=== Document text ===
_ _ _ _ _
This morning the ASX ETF sector welcomed its first fund primarily focused on hydrogen.

Interest in hydrogen – particularly green hydrogen – has taken off in recent months in Australia as the world transitions towards renewable energy and various countries strive for “net zero” emissions.

The ASX is home to a handful of small caps looking to enter the hydrogen space but until 10am this morning it has not hosted a specific ETF offering exposure.

Today that changed as ETF Securities launched the ETFS Hydrogen ETF (ASX:HGEN).

ETFs Hydrogen ETF (ASX:HGEN) share price chart

“Interesting area”

ETF Securities’ Kanish Chugh said there was increasing investor interest in the hydrogen space.

“With hydrogen it’s an interesting area because it’s very much a mega-trend, it’s a greenfield investment opportunity,” he told Stockhead.

“We’ve seen a lot of interest in our battery technology ETF. Investors are interested in that idea of green technology but don’t want look at broad exposure — they’re happy to consider individual drivers and approaches to it.”

“There’s a lot of talk about it at the moment. Australia is well placed in the hydrogen industry to drive some of the growth of that, but that’s where the future needs to be.”

“When we’re thinking of net zero emissions and how we get there – battery technology is one way and in some respects it will drive us to that goal but hydrogen is another area when you think of industrial capacity – things like feedstock or steelmaking, commercial shipping, planes  – that’s where the hydrogen industry can develop and assist in helping us get to net zero emissions.”
_ _ _ _ _
=== Record set ===
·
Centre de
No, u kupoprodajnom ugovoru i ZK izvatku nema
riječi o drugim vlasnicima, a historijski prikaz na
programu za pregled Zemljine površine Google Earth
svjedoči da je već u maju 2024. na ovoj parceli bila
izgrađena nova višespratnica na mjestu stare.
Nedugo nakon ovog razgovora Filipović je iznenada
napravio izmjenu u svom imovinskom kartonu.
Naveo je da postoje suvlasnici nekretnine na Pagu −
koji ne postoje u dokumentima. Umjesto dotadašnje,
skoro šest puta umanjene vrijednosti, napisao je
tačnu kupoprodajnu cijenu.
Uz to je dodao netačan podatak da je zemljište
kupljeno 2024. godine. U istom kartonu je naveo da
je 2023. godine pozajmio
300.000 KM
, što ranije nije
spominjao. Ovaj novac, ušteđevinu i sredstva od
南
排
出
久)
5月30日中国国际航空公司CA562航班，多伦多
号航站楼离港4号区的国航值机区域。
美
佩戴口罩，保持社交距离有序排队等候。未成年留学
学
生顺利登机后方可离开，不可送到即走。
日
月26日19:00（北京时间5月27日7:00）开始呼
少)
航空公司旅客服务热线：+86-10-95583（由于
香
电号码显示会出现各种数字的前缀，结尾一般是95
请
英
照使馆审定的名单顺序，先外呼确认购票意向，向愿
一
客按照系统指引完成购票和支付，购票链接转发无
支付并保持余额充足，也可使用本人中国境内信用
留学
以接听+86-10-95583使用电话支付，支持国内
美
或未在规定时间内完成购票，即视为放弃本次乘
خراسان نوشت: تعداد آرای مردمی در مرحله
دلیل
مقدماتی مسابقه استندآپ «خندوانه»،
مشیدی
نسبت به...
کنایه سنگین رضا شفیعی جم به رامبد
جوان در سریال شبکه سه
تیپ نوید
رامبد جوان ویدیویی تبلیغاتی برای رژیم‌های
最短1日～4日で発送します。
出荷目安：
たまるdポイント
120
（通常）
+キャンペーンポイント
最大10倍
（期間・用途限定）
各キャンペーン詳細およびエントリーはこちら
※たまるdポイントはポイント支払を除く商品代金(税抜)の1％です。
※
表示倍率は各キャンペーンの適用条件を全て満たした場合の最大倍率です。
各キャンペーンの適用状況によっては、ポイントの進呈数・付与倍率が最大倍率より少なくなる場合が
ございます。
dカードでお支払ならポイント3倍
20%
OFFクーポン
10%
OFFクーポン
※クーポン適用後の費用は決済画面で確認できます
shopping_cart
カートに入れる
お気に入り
_ _ _ _ _
=== Request A ===
Below the lines, duplicate the part of the hydrogen ETF article starting at "ETF Securities’ Kanish" and ending at "he told Stockhead.".
=== Request B ===
According to the hydrogen ETF article, what is the name and ticker of the fund that ETF Securities launched?

=== Exercise result A ===
ETF Securities’ Kanish Chugh said there was increasing investor interest in the hydrogen space.

“With hydrogen it’s an interesting area because it’s very much a mega-trend, it’s a greenfield investment opportunity,” he told Stockhead.

=== Exercise result B ===
The ETFS Hydrogen ETF (ASX:HGEN).